═══ Text shown ═══

And don't worry about Sydney not having a scene... (hehehehehe ... just had to stop typing here to check if God In Pants had responded!!!)  Come hang at Blip and you'll get to meet lots of Melb and Syd crew alike.  The Sydney guys are really great fun - despite their apparent 'tude in posting flyers for Melbourne shows they've played at.  They sometimes play in Sydney too....

ps. Homemade Electronic Music looks good but it's pretty expensive.  There are lots of sites out there with good introductions to simple oscillators, etc.  Check out some of the simple synth kits as well!

Well, I've had my 6 hours sleep and got my coffee.  Watchin' that count down.  Now we get to see how Trash 80's code fares ;-)

Great to hear everyone's feedback (keep it flowing!!) and nice to know that we've all (even little-scale) had an adventure during week one.

Poppi wrote:

I have unsolvable hardware AND software issues, so that's me out (I think the universe is trying to tell me something...).

Oh no!  What happened?  Surely you could use a built in mic or even do something acoustic on a basic recorder or something?  Hope you get something though... I'm looking forward to hearing what you come up with :-]

Mr Gray wrote:

I had three ideas which I turned into one good track and then I got sidetracked after I found some killer string samples....

Tell me about it!  A thing that's boggling my brain is having to come back to a track I've started within the same week often when I'm in a completely different head-space.  I hardly ever do that.  You can hear my tune take a dramatic change in vibe and style for whole sections.  You can only start so many tunes before having to commit to one and finish it.

I know of at least 2 other people who had "first week luck"!!  I'm curious if anyone else ran into problems of the "facepalm" kind on this first week??

For instance, I put the whole of today aside to finish my tune YET I actually spent most of today wiggling a old EMS cart around trying to get it to bloody read in any gameboy!   

Cart has been working fine for weeks and today it just died (displaying "NINTEND-" with the O missing) Cleaned contacts on both sides, and then found that it randomly worked in an old clear gameboy that is in the worst condition and not modded in any way... but it ONLY worked on that one device and none of the 6 other gameboys.  I had to finish the tune with a camping light strapped to my head shining on the display so I could see it... = ended up a frustrating day where normally I would have given up and just ordered a new cart.  As far as it's effect on the tune - it was mainly sequencing a second bridge in the middle and working on a better ending last 8 bars which I ran out of time for.   And the recording is just raw headphone socket.

So while I'm 95% happy with the tune this has highlighted to me the challenge of submitting a track "NO MATTER WHAT"... because I wouldn't have uploaded it in it's current form if it wasn't for the deadline!!

midimachine wrote:

Endorphin is an amazing free master compressor, just sayin'

Actually all of that guy's plugins are fan-freakin'-tastic. And free!

Agreed.  I use them still along side the other plugs I own!!  It's my main goto compressor for dialoge tracks in documentary mixing - just seems to work.

═══ Source material ═══

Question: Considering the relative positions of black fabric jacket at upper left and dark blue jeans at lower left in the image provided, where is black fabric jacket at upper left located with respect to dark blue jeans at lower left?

═══

** Objective 1 **
Rewrite the paragraph of the forum post that begins "Cart has been working fine for weeks" as a short bulleted list that keeps its main facts.
** Objective 2 **
Carry the forum post on past its last sentence with a few more lines in the same voice.
None of the material is needed for this work.

** Exercise answer 1 **
- The cart had worked fine for weeks but died on the day set aside to finish the tune, showing "NINTEND-" with the O missing.
- Cleaning the contacts on both sides didn't fix it. It worked only, and at random, in an old, unmodded clear Game Boy in the worst condition, and not in any of the six others.
- The tune was finished with a camping light strapped to the writer's head to light the display.
- It was a frustrating day. Normally the writer would have given up and ordered a new cart.
- The lost time mainly affected sequencing a second bridge in the middle and a better ending for the last 8 bars, which there wasn't time to do.
- The recording is straight from the headphone socket.

** Exercise answer 2 **
If you want something which will nag you occasionally but work amazingly in an unlimited demo version, check out Reaper.  I now have a Nuendo box sitting and getting dusty on my shelf as Reaper has changed my entire approach to audio.  Personal version is nothing (like $60?) and the compressors are look ahead and react solidly if you set them well.  The EQ is the best thing I've ever used and fully tweak-able.  The plugs are really functional too although nothing is pretty... it's all about being a performance program so they don't waste memory on flashy looking interfaces.   Their manual has some great explanations too - as does the Waves manual (which used to be an incredible read as an introduction to what the various elements do).  Can't recommend Reaper enough.

Phil Harmonic wrote:

on the low end.. you really just have to use your ears and move the shelf around a bit until it sounds right.. but usually its somewhere between 30hz and 60hz depending on how much energy you have down there.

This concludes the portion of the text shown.